The fund operates several grant programs, and also awards individual scholarships, fellowships and artist residencies. Grant support is given to original projects of multilateral character that display sufficient regional added value within the main focus areas. The fund’s annual budget (€8 million as of 2014) consists of equal contributions of V4 governments.

Polish Presidency: Poland took over the annual rotating presidency in the Visegrad Group on 1 July 2020 under the ‘Back on track’ motto. In this context, the cooperation within the V4 focuses not only on acting together against the COVID-19 pandemic, but also on boosting and facilitating regional collaboration, as well as fostering people-to-people contacts between the Group’s societies after the pandemic-related restrictions are lifted.

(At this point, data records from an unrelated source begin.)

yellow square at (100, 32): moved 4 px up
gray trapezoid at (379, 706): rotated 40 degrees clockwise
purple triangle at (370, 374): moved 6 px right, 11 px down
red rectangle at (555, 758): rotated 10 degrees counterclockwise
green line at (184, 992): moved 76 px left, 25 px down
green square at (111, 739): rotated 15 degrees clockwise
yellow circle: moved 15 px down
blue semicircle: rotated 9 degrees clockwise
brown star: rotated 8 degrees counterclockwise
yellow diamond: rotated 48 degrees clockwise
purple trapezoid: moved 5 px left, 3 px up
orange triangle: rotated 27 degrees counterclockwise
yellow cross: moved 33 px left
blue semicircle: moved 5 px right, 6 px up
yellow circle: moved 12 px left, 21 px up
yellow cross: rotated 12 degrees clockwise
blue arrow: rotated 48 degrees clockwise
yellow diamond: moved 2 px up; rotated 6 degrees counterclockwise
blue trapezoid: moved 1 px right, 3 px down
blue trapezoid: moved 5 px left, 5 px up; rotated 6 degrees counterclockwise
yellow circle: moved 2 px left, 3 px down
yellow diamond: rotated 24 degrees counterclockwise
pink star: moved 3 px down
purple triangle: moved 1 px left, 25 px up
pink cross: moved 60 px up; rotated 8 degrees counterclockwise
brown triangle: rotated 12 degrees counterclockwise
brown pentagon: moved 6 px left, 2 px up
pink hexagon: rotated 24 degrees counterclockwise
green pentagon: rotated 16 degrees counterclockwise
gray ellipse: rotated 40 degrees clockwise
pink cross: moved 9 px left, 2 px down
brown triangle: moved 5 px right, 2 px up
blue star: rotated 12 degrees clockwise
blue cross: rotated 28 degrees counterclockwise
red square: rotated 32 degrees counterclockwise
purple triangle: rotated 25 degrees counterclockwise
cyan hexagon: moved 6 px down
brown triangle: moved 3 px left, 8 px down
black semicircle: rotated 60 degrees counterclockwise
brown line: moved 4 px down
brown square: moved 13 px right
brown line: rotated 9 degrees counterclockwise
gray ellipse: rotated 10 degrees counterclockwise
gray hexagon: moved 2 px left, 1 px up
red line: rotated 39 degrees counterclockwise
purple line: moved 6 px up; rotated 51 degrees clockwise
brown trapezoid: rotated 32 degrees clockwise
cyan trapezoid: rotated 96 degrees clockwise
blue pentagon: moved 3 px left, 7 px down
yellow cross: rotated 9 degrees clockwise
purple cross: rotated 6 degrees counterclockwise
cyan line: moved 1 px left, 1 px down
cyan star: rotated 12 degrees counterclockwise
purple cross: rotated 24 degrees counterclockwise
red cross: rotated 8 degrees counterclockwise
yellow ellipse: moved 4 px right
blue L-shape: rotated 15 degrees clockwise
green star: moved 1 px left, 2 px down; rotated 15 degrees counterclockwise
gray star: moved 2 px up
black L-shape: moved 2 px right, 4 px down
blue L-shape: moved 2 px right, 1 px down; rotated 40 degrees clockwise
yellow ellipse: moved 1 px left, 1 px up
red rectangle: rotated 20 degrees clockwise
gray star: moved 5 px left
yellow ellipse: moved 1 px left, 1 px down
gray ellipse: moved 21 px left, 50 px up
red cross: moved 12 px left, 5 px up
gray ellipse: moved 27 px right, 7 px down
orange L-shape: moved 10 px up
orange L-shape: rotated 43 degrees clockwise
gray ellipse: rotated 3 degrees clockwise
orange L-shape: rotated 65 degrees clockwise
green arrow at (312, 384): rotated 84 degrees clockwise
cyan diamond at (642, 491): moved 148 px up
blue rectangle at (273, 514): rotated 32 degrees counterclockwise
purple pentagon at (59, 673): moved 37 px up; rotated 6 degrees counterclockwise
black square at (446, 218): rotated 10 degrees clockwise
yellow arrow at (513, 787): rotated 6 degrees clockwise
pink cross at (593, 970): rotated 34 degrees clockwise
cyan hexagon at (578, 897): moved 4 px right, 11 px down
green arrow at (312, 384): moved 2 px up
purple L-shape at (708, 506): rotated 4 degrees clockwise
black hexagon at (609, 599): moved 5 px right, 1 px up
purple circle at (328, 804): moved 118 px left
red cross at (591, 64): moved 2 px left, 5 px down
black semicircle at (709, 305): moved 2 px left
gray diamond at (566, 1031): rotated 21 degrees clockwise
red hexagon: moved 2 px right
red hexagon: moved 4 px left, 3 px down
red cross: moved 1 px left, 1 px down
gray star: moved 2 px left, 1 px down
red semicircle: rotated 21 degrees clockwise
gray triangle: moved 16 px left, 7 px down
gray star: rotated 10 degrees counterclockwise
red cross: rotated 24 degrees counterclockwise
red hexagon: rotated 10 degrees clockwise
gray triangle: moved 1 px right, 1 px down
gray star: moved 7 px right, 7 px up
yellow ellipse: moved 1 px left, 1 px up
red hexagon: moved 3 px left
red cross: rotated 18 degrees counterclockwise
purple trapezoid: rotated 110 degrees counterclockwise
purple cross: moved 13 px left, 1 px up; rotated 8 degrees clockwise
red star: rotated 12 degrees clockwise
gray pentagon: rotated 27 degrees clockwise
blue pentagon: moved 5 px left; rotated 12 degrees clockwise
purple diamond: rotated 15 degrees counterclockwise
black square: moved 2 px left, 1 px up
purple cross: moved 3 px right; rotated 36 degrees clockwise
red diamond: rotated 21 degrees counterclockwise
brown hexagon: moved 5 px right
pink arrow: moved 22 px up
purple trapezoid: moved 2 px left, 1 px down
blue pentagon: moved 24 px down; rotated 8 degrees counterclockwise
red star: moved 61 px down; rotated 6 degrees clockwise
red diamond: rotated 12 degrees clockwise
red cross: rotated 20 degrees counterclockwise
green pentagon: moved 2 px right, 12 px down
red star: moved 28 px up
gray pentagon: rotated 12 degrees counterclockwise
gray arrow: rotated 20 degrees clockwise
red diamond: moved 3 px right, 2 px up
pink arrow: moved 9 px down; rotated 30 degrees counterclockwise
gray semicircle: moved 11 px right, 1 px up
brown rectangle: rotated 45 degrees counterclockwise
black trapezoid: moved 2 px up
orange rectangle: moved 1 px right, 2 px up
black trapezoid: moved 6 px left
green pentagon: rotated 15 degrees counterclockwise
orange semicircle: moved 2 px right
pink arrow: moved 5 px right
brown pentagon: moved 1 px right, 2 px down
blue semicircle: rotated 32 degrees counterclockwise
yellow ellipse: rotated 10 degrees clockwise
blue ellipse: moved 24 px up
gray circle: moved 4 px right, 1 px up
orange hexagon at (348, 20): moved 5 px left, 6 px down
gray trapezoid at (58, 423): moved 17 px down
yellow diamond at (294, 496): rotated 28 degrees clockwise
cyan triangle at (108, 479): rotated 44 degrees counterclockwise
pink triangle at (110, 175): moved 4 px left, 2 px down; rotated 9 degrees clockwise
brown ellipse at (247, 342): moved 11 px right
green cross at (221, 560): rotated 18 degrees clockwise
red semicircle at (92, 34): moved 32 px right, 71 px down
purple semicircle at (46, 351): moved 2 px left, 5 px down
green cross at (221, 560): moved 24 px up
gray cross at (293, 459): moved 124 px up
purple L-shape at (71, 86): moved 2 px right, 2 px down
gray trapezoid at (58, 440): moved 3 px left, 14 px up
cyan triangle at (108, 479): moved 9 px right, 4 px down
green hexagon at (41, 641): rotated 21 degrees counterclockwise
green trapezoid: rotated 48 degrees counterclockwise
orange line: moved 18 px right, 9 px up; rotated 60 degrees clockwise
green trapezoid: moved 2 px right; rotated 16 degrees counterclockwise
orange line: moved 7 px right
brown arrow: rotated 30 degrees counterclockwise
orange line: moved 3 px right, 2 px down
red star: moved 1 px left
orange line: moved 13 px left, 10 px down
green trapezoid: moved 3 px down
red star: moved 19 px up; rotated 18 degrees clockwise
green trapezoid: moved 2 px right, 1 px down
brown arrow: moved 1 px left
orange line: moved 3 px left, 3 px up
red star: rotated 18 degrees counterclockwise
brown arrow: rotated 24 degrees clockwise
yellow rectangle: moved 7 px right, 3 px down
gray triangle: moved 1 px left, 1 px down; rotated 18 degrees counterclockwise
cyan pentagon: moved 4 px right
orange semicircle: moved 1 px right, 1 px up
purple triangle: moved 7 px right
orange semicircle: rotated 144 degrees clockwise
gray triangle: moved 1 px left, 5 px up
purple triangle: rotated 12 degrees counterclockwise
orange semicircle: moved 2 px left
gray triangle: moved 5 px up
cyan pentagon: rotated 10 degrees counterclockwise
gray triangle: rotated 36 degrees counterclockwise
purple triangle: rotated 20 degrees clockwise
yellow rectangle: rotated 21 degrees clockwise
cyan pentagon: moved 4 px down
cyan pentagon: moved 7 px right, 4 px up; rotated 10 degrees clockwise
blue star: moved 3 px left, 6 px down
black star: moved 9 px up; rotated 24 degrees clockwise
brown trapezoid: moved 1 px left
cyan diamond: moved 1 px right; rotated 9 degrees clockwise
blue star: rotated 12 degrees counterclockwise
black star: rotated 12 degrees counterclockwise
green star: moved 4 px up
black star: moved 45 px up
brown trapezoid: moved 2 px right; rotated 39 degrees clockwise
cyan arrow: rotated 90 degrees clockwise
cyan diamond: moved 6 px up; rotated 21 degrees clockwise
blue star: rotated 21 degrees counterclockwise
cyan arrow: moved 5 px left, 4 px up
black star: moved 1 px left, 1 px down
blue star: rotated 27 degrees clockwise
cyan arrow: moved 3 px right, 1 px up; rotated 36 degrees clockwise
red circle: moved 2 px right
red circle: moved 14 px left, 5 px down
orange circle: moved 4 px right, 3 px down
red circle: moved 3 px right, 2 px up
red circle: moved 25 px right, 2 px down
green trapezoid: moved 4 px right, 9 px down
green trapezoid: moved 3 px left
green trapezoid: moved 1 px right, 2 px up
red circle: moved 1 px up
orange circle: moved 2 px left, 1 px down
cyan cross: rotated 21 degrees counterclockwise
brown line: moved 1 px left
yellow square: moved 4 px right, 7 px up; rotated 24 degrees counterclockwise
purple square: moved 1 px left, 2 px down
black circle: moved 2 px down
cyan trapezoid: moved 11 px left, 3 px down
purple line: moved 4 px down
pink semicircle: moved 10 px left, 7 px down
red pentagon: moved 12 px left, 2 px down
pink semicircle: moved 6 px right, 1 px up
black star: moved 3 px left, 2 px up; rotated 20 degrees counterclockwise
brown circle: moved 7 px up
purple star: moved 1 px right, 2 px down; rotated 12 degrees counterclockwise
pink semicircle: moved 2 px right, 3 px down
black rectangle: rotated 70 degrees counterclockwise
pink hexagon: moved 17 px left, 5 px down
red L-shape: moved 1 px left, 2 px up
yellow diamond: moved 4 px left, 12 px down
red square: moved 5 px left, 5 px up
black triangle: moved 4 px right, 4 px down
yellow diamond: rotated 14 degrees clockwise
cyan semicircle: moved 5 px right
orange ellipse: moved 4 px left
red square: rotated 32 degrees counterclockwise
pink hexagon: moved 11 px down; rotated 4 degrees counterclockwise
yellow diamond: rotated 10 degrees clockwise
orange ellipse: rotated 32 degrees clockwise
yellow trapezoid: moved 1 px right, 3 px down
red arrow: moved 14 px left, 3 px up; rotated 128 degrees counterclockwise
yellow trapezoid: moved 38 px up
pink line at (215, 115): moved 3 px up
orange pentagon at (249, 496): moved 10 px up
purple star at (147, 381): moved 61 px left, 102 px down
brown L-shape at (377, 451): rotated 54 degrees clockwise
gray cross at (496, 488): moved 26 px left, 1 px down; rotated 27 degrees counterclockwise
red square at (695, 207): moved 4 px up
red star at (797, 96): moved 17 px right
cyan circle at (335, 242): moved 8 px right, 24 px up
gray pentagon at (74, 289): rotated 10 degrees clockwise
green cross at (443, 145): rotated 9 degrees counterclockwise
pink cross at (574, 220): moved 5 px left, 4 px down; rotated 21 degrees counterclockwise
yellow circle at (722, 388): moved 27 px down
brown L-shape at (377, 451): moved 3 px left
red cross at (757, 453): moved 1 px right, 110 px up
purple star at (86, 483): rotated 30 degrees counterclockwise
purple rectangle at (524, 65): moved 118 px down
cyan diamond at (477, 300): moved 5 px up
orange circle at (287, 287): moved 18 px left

Since the European Union remains the key platform of the V4 engagement, under the Polish presidency the Group centres its works on the current European agenda. Important topics include deepening cooperation in the digital sector, collaboration in the area of security and infrastructure, as well as international agenda, such as supporting pro-European aspirations of the Western Balkans and the development of the Eastern Partnership.

It is Poland’s sixth presidency of the V4. The Group has separate formats of consultations with Germany, France, Benelux countries, Nordic and Baltic states (NB8), as well as with the Eastern Partnership and Western Balkans’ countries.